Stored data entries:
►

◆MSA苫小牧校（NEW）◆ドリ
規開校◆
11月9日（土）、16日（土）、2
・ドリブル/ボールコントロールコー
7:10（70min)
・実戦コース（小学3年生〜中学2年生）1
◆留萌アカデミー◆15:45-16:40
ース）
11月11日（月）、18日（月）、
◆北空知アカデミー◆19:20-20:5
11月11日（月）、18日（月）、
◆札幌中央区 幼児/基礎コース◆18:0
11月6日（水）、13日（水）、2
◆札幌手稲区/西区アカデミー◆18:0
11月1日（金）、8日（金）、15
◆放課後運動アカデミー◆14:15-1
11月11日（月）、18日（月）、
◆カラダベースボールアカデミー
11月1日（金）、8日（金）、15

◄

Your task:
Please copy out every entry exactly, with nothing omitted.

Answer to this problem:
◆MSA苫小牧校（NEW）◆ドリ
規開校◆
11月9日（土）、16日（土）、2
・ドリブル/ボールコントロールコー
7:10（70min)
・実戦コース（小学3年生〜中学2年生）1
◆留萌アカデミー◆15:45-16:40
ース）
11月11日（月）、18日（月）、
◆北空知アカデミー◆19:20-20:5
11月11日（月）、18日（月）、
◆札幌中央区 幼児/基礎コース◆18:0
11月6日（水）、13日（水）、2
◆札幌手稲区/西区アカデミー◆18:0
11月1日（金）、8日（金）、15
◆放課後運動アカデミー◆14:15-1
11月11日（月）、18日（月）、
◆カラダベースボールアカデミー
11月1日（金）、8日（金）、15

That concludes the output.